The King used to retire to the Grand Trianon when he could no longer stand the hustle and bustle of the castle; not a bad escape plan… The Grand Trianon is complete with its own gardens and fountains; tiled courtyards are complimented with flowering borders and magnificent views over a grand lake.
Marie Antoinette was by far the most famous occupant of the Petit Trianon. She lived there during the late 1700s. At the young age of 14, the young Austrian archduchess was married off to the dauphin, Louis XIV’s 17-year-old grandson, and next in line, in a bid to end tension between France and Austria.
By the age of 19, Marie Antoinette was Queen of France and likely out of her depth. Continuously being accused of being out of touch with the French people, she actually likely never said ‘let them eat cake‘. Instead, however, she was involved in the French Revolution and died just aged 37.
The gardens for the Petit Trianon are complete with a series of winding pathways exploring lakes, woodland, and follies alike. One particular highlight of the extensive gardens is the Belvédère. Created in the late 1700s for Marie Antoinette, it was originally intended as a summer dining room.
Hameau de la Reine
The incredible excess of wealth enjoyed by the French bourgeoisie is thrown into sharp relief by a single visit to the ‘Ferme’. Marie Antoinette commissioned the farm, also known as the ‘Hameau de la Reine‘ during her time at the Petit Trianon in order to give the impression that she resided in the countryside.

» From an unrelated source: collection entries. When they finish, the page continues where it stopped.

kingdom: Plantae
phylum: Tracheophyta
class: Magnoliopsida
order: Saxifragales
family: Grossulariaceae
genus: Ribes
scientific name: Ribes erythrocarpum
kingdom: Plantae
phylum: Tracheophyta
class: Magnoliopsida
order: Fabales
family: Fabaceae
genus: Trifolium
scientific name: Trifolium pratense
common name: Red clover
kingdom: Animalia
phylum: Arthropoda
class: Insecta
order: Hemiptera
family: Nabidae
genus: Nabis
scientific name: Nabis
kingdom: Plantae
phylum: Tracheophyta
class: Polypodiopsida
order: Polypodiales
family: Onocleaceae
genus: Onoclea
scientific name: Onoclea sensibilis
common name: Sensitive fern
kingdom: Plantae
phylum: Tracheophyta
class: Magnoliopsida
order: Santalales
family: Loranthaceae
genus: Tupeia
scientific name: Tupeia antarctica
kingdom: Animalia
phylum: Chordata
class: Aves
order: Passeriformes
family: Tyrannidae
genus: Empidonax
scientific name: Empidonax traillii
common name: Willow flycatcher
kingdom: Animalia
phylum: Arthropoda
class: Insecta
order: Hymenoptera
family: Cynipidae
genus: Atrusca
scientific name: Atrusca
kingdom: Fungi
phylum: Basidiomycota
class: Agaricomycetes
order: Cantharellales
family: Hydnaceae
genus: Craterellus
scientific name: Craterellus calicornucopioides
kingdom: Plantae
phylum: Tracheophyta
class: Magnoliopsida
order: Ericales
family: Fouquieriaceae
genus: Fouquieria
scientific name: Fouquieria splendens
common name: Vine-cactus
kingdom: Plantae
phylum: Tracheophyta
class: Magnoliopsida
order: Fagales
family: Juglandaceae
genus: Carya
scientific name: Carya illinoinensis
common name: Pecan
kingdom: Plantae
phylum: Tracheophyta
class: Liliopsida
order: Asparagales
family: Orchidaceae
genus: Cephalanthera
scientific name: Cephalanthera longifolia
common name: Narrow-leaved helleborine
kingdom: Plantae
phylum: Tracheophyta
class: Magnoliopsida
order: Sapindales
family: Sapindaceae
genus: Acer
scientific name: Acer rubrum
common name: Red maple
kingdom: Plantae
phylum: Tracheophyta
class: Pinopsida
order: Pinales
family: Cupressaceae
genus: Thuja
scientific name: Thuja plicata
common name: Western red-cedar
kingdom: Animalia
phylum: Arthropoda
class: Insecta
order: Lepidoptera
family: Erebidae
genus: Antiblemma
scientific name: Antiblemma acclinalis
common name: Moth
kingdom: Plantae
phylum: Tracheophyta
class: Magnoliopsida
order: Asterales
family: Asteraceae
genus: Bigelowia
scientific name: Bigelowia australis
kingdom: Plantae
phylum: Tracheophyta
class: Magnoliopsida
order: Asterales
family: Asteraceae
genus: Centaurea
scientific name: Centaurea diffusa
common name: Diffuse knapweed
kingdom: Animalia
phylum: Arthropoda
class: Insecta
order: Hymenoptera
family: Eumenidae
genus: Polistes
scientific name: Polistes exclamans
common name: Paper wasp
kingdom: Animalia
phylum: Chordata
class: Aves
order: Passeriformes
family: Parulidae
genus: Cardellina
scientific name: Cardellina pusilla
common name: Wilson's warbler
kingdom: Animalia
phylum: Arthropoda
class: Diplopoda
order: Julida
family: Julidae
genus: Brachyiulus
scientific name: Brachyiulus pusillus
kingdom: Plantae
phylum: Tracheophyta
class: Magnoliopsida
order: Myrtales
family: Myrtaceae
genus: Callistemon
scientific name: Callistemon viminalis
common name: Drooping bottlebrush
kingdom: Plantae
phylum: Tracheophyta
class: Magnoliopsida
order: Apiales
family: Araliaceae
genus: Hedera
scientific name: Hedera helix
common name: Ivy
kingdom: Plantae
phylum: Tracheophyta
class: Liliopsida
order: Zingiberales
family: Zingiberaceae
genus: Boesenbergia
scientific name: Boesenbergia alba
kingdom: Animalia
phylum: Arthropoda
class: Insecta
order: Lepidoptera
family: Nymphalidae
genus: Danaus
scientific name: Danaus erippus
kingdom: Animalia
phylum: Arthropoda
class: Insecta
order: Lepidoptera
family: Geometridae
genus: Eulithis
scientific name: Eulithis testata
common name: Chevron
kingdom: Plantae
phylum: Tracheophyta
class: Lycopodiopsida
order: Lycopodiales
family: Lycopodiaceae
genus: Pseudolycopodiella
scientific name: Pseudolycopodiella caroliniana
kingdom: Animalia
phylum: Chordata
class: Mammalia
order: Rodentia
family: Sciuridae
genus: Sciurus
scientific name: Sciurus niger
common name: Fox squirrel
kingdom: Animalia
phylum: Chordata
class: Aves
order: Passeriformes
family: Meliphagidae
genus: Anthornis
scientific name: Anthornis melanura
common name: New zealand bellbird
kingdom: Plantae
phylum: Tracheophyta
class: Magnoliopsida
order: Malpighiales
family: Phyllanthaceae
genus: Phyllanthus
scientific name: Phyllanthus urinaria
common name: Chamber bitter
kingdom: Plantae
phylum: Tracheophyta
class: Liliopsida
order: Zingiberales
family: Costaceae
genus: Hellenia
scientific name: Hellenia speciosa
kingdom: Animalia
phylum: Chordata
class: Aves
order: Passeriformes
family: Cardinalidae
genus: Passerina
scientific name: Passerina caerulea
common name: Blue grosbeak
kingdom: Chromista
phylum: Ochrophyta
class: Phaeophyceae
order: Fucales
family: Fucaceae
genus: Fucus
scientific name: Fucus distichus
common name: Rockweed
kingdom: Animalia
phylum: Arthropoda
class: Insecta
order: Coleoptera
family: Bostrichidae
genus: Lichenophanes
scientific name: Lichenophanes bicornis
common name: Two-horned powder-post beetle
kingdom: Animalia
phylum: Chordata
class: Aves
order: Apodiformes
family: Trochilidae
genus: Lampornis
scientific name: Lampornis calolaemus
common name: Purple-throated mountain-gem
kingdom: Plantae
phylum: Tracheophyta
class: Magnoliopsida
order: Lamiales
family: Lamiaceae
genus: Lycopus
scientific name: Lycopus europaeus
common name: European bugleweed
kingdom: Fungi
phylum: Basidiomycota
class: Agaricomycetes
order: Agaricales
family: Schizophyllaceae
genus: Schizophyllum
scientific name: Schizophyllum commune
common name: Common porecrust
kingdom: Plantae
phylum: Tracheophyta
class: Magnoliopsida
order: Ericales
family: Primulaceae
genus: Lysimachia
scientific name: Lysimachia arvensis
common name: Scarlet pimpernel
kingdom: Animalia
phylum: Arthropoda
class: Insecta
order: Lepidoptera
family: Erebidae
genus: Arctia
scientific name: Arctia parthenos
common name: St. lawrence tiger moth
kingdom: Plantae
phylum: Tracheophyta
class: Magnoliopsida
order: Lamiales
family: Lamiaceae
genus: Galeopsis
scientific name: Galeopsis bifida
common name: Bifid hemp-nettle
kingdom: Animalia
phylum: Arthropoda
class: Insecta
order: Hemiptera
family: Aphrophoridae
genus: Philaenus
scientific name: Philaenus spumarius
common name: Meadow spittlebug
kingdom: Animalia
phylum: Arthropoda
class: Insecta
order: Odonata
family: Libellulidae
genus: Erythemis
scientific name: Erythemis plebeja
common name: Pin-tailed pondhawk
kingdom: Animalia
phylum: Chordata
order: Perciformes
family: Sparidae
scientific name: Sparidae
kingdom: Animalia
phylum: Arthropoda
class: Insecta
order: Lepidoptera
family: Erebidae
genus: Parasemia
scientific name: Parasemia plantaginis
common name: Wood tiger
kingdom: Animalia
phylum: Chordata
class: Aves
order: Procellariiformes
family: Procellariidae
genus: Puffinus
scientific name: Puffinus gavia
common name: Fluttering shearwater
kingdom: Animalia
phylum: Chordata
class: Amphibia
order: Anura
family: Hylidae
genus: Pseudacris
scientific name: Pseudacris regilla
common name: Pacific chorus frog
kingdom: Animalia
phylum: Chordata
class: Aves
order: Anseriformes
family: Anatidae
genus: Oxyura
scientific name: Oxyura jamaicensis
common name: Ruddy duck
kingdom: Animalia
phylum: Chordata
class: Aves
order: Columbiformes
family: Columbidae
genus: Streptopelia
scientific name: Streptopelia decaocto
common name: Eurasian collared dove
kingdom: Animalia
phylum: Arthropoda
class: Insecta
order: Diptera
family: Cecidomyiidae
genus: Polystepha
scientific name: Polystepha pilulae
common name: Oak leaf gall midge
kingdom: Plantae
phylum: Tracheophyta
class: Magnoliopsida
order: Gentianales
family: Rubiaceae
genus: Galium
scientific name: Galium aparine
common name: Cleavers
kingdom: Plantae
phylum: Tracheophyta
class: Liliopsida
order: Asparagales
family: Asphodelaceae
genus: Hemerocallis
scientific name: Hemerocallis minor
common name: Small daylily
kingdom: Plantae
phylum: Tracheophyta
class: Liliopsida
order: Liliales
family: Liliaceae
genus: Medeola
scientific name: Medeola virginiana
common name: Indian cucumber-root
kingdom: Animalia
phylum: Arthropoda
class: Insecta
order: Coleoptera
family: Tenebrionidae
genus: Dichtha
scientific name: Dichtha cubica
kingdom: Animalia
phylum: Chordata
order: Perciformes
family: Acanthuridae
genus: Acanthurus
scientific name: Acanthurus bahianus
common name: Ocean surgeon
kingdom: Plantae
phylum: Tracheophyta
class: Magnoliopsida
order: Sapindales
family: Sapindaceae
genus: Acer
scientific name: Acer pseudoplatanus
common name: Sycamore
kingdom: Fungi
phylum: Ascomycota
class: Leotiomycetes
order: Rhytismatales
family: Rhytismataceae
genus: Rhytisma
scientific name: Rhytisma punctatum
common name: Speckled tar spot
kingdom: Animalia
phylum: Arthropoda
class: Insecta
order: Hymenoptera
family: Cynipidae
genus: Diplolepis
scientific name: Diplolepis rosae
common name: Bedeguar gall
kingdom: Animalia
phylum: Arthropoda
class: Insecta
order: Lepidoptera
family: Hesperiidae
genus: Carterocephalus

An entire mock hamlet was constructed; thus ensuring that the Queen never felt too ‘metropolitan’. Complete with grain towers, a large lake, and stables, everything was kept in pristine condition. The animals wore bows around their necks and the eggs were collected and cleaned before being redistributed.
Tales of her visits recount how animals and produce alike were thoroughly washed before her arrival in order to ensure that she didn’t ‘dirty’ her outfits; heaven forbid she got chicken poo on her hands… In the past decade, the hamlet has been completely renovated, allowing visitors to get a glimpse of how the farm would have looked during Marie Antoinette’s reign.
Practical tips and tricks for first-time visitors to Versailles
Pickpockets frequent the site due to the number of tourists and packed nature of the palace- watch your belongings at all times. This is true of both the palace itself, the town of Versailles, and of the RER train en route to the château. For other common tourist scams, read this post about Parisian tourist scams.
Although food onsite is expensive, there is plenty of space to bring your own picnic and eat it in the gardens. After all, what better way to soak up the ambiance of the gardens than to enjoy a picnic, Parisian style, en plein air! For those who wish to eat on site, it’s worth noting that there are cafés and restaurants dotted around the grounds of Versailles; including in the gardens and main palace.
Everyone under the age of 18 and EU citizens under the age of 26 can visit the palace for free with valid ID. During certain times of the year, i.e. when a special exhibition is on in the gardens, everyone has to pay to visit them. While in the gardens, there’s the opportunity to rent rowboats to paddle on the lake and rent golf buggies to get around the enormous site.
As with most things in France, there is a queue to visit the Palace and by midday, it is not uncommon to have to wait for over two hours to be allowed entry. As such, it’s best to arrive earlier in the day rather than later. While at Versailles, be sure not to miss the beautiful Versailles town. Home to countless cafés and boutiques, there are also several museums to explore, including one which relates to the origins of tennis.
Best time to visit Versailles Palace and Gardens
The Castle and grounds are closed on Mondays. Visiting hours during the rest of the week are between 10:00 – 18:00, though these times often change during holiday seasons etc. For those who love gardening, the best time of the year to visit Versailles is in the summer months when everything is in full bloom.
However, a visit during the warmer months will also mean that it’s peak season at Versailles. If you’re more interested in good weather with fewer crowds, then a trip during the shoulder seasons (i.e. spring and autumn) is an absolute must. Finally, if you’re planning to visit Versailles during wintertime, be sure to wrap up warm and bring a cosy pair of gloves!
How to visit Versailles as a day trip from Paris
Although the castle is around 15 miles away from Paris, it is easily accessible by the RER line A from Invalides (there is also a metro station here). The journey takes about 50 minutes. Once in Versailles, there are clear directions pointing towards the palace (or you could simply follow the crowds)!
In order to truly make the most of your time at Versailles, which also happens to be the best-known day trip from Paris, I highly recommend setting aside a full day. For those who have just half a day to visit, be sure to squeeze in a trip to the main palace, grand gardens, and the Hameau de La Reine- you won’t regret it!